Exercise details: From the line containing "left shoulder: (1118, 1425)" down to the last line of the records below, give every line again without any change.

Records to use:
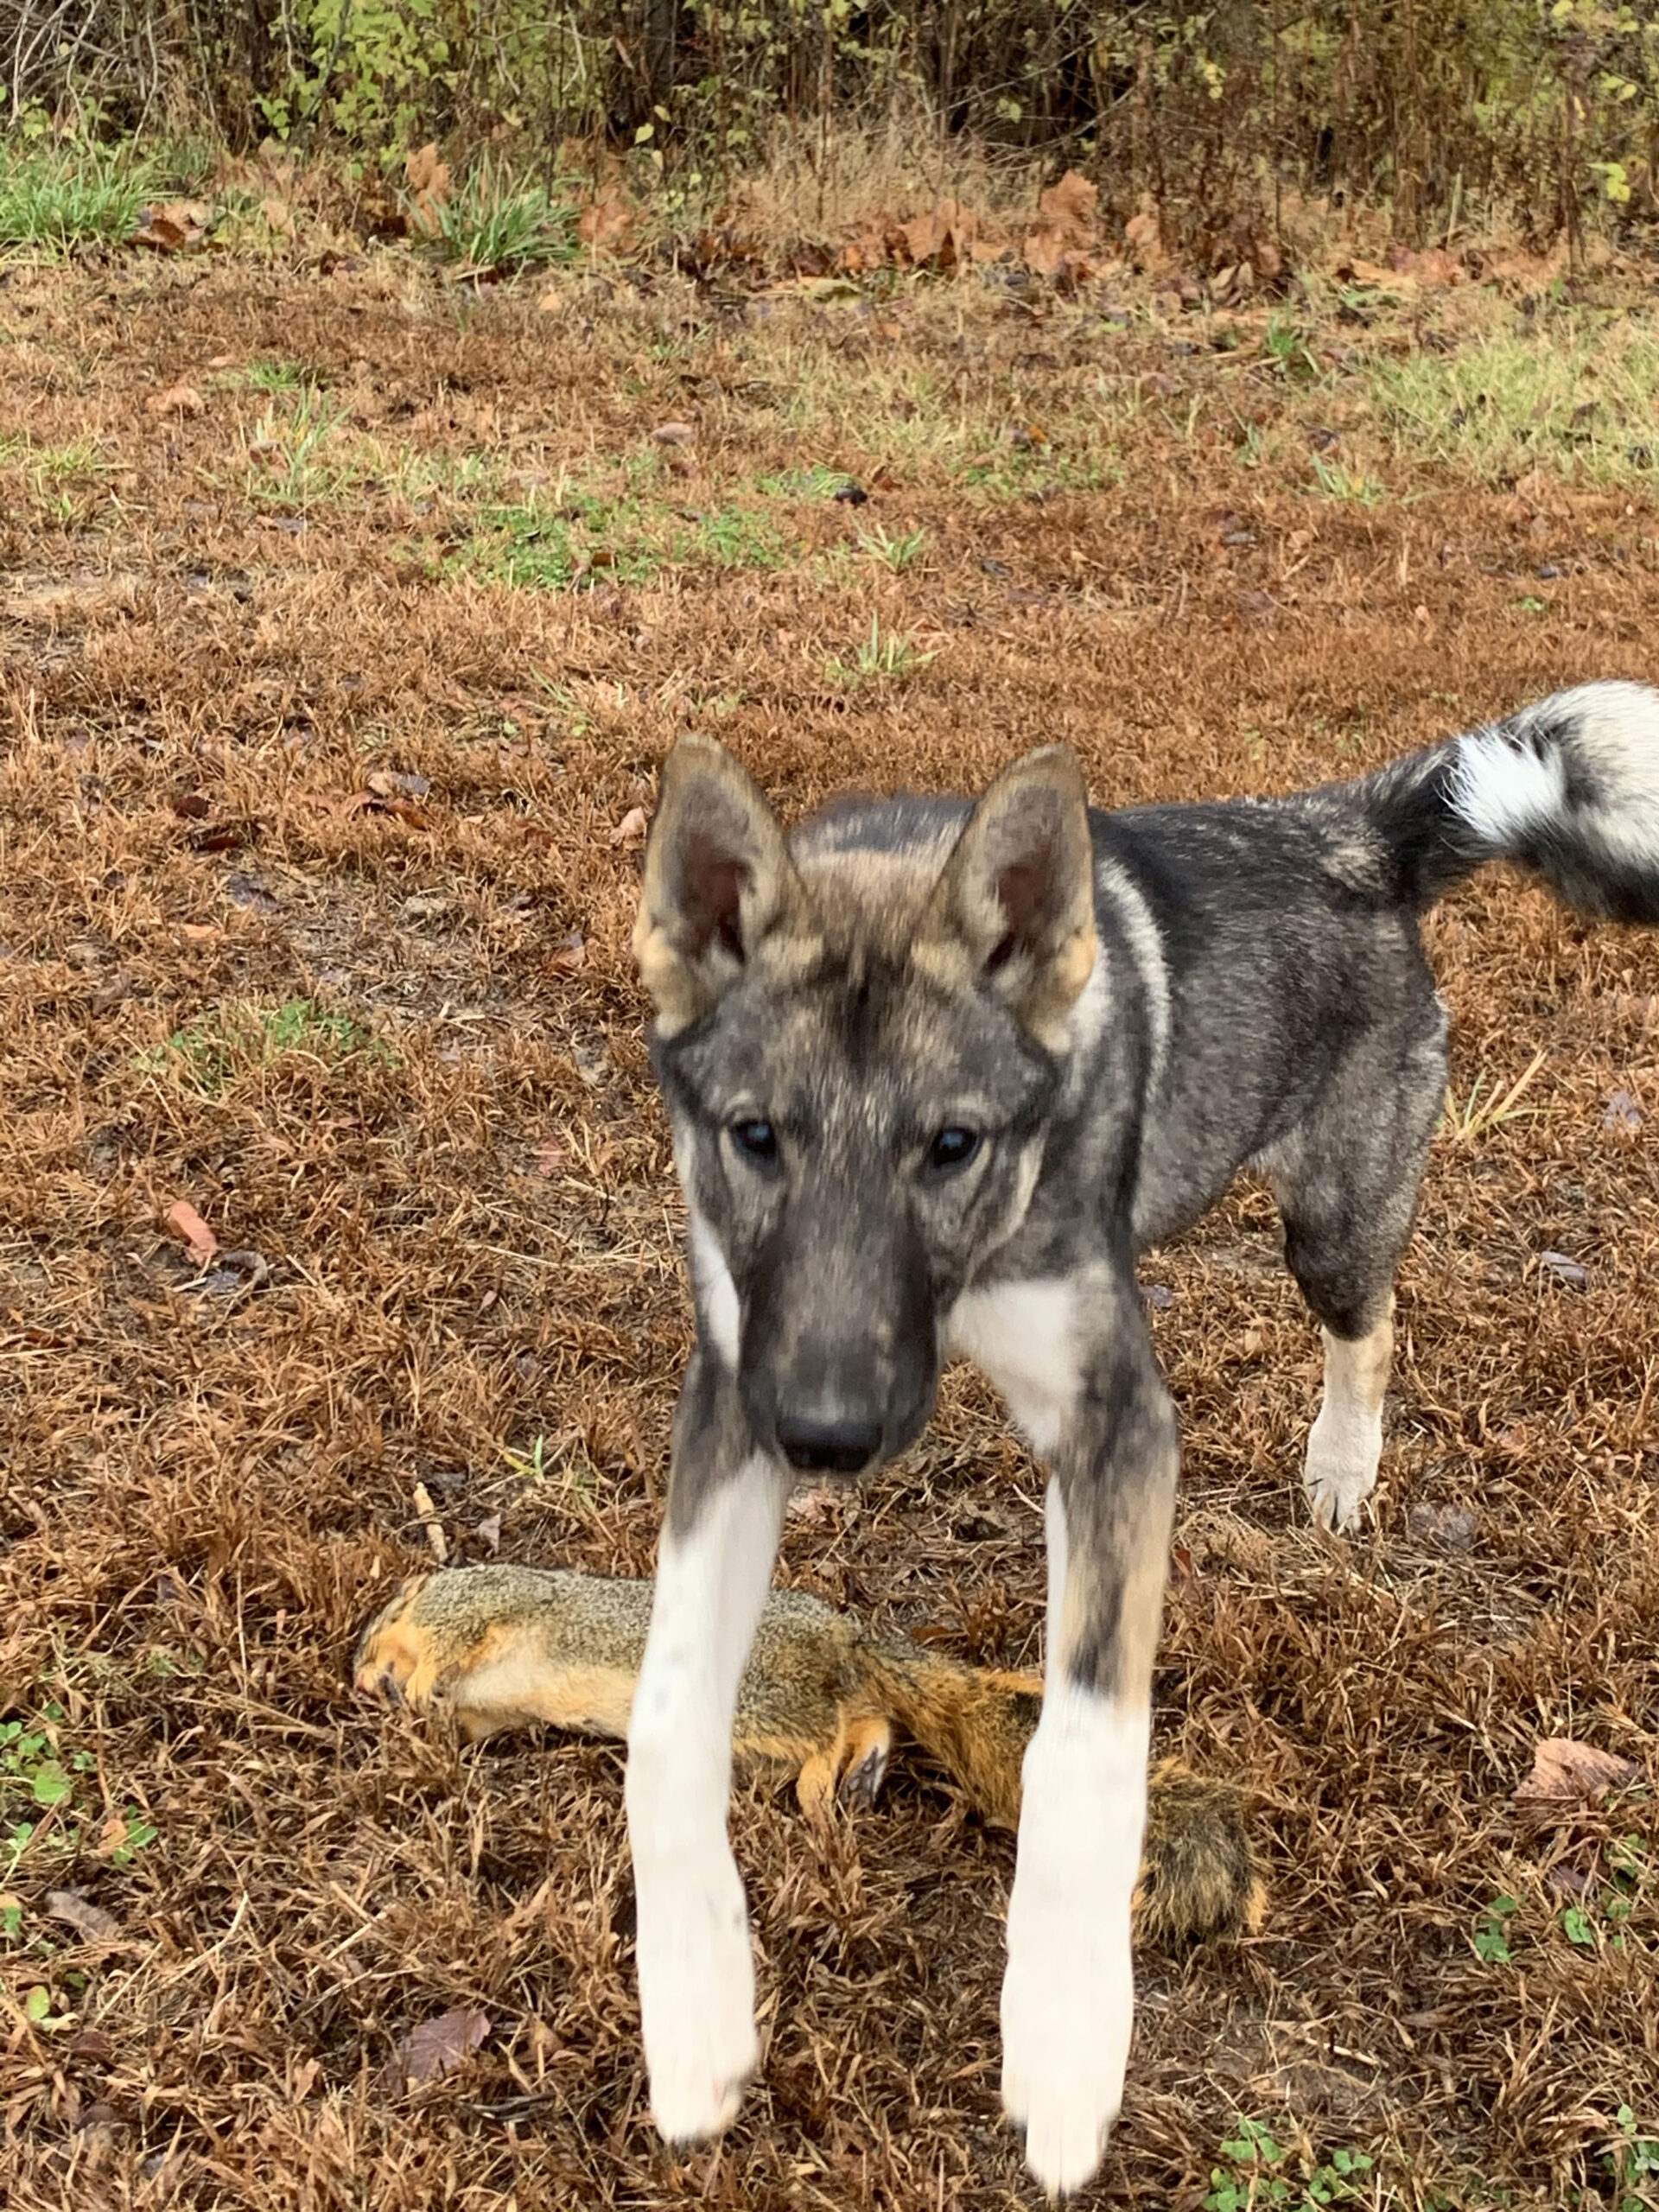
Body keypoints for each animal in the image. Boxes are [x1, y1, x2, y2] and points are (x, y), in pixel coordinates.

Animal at [619, 685, 1659, 2194]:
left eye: (951, 1146)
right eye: (757, 1137)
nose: (828, 1437)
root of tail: (1354, 827)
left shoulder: (1118, 1425)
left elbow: (1085, 1752)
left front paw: (1064, 2053)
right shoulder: (733, 1396)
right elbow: (662, 1719)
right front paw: (694, 2013)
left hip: (1329, 1230)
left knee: (1372, 1328)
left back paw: (1343, 1470)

Solution to this task:
left shoulder: (1118, 1425)
left elbow: (1085, 1752)
left front paw: (1064, 2053)
right shoulder: (733, 1396)
right elbow: (662, 1719)
right front paw: (694, 2013)
left hip: (1329, 1230)
left knee: (1372, 1328)
left back paw: (1343, 1470)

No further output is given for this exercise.